Wie gerne hätte Alice sich die Karte noch einmal angeschaut, doch sie wagte es nicht, aus Angst, jemand könne sie beobachten. Also versuchte sie, sich ihren genauen Wortlaut ins Gedächtnis zu rufen und seine Bedeutung zu dechiffrieren. Er hatte geschrieben, er habe die allergrünsten Absichten, aber was genau meinte er damit? Es gab nur eine Möglichkeit, das herauszufinden.
Nur, wie um alles auf der Welt sollte sie Audrey erklären, dass sie ein Rendezvous mit ihrem Ehemann plante …?

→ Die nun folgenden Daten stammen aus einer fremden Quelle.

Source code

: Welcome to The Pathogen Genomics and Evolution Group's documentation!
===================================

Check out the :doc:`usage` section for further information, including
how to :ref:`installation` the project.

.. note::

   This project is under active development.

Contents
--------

Oder vielleicht wusste Audrey ja längst davon? Vielleicht hatten sie und John sich am Sonntag beim Mittagessen totgelacht über die Vorstellung, wie Alice kopflos die Flucht ergriffen hatte, weil die Aussicht auf ein koffeinhaltiges Heißgetränk sie in Angst und Schrecken versetzt hatte. Vielleicht hatte Audrey sie deshalb so eigenartig gemustert, als der Blumenstrauß geliefert worden war.
Alice bekam langsam Kopfschmerzen. Und die Zeit lief ihr davon. Sie musste unbedingt noch heute mit Maurice über ihre neuen Vorschläge sprechen. Und dann wartete die übliche Montagmorgentelefonrunde auf sie, um bei ihren Klienten nachzufragen, wie die von ihr arrangierten Verabredungen am Wochenende verlaufen waren. Keine Zeit für Tagträumereien.
Entschlossen griff Alice zum Telefon und wählte Maurice’ Nummer. Sie hatte sich entschieden. Es war nur höflich, sich für ein Geschenk zu bedanken, also würde sie John eine kurze E-Mail schicken. Den Kaffee würde sie dabei nicht erwähnen, aber die automatisch angehängte Signatur, in der ihre Mobilnummer angegeben war, würde sie nicht entfernen. Wenn John sie daraufhin anrief, war das nicht ihre Schuld. Es war alles ganz unschuldig und anständig: durch und durch grün, wenn man so wollte! Außerdem hatte sie noch nie einen gärtnernden Freund gehabt; vielleicht hatte er einen guten Tipp für sie, wie sie ihre Geranien vor den Blattläusen retten konnte.
Maurice’ Telefon klingelte, und er meldete sich. Heute klang er schon viel gefasster. Alice legte gleich los und erklärte ihm ganz souverän und überzeugend, wen sie für ihn ausgesucht hatte.